Getting Started With Ansible

Everyone who does web development will probably find themselves doing devOps tasks at some point.  I keep an eye on servers hosting several different projects at different cloud providers and some private servers.  Until recently management of those servers wasn’t difficult enough to warrant using tools to deal with things.

Ansible is a commandline tool that allows you to manage your servers.  Lets say like me you want to introduce it into an environment with servers already in place.  Here’s how you can get started.

Install the Ansible commandline:

brew install ansible

Create a hosts file (file that lists all the servers you want to manage):

ansible_hosts:

[ec2]
ec2-.compute-1.amazonaws.com  ansible_ssh_private_key_file=/PATH/TO/key.pem  ansible_ssh_user=ec2-user
ec2-.compute-1.amazonaws.com  ansible_ssh_private_key_file=/PATH/TO/key.pem  ansible_ssh_user=ec2-user

Ping all the servers to see if they respond to ssh:

ansible ec2 -i ansible_hosts -m ping

Ansible comes with a large library of low level ‘modules’ for doing interesting things on your servers. You can call simple things right from the command line as in the previous example (uses the ping module). If you want to upgrade openssl package on all your (Ubuntu) servers:

ansible ec2 -i ansible_hosts -m apt -a "name=openssl update_cache=yes" --sudo

or upgrade all updates to a CentOS server:

ansible ec2 -i ansible_hosts -m yum -a "name=* state=latest" --sudo

There are over 200 modules built into the core of Ansible to make interacting with lots of different programs easy – git, shell commands, postgres databases, supervisorctl, django, gem packages. Doing a git checkout of your application across a pool of web servers can be done with a single command line.

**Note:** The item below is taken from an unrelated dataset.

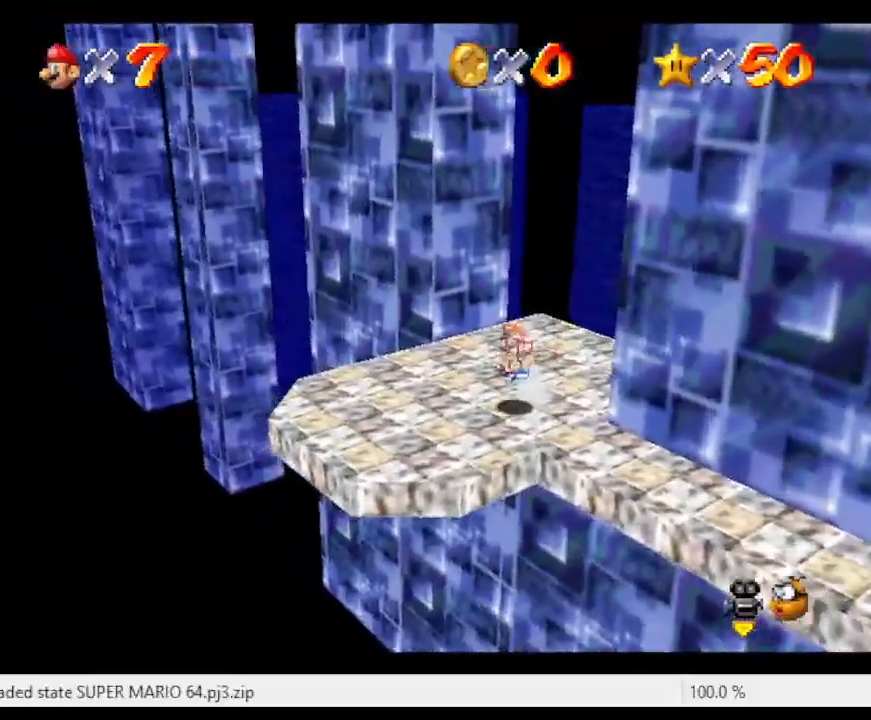
{"buttons": ["Z"], "left_stick": "up-left", "events": [[500, "Z", "down"]]}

If that was all you could do with Ansible I’d be happy. But that’s really just scratching the surface. Building on these low level modules is what Ansible calls ‘roles’. Roles encompass a series of commands to do a bigger task – like install and configure nginx. You can tie multiple roles together into a ‘playbook’ that can define how to build out your entire infrastructure.